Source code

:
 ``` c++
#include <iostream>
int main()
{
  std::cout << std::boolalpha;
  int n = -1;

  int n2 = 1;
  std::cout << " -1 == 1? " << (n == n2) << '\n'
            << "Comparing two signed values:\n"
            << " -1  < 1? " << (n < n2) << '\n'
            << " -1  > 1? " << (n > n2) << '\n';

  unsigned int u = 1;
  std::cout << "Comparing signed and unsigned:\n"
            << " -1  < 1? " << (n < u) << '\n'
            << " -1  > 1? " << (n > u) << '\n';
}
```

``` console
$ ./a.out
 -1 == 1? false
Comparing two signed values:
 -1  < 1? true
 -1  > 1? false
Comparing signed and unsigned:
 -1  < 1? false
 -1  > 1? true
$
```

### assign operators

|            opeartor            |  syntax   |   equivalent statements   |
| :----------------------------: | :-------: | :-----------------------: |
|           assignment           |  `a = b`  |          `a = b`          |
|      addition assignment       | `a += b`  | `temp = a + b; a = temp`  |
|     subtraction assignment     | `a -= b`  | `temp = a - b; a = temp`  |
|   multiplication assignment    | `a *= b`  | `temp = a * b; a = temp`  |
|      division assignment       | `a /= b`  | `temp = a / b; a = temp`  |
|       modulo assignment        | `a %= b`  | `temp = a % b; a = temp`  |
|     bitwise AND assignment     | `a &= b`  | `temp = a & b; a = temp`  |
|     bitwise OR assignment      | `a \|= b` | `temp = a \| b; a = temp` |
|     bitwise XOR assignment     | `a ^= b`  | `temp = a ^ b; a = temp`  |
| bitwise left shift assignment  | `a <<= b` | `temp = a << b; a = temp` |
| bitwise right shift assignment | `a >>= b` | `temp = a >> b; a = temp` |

* **WHAT THE EXERCISE ASKS**:
Please report the number of lines in the listing that include "Comparing", and add nothing to it.

* **RESPONSE**:
4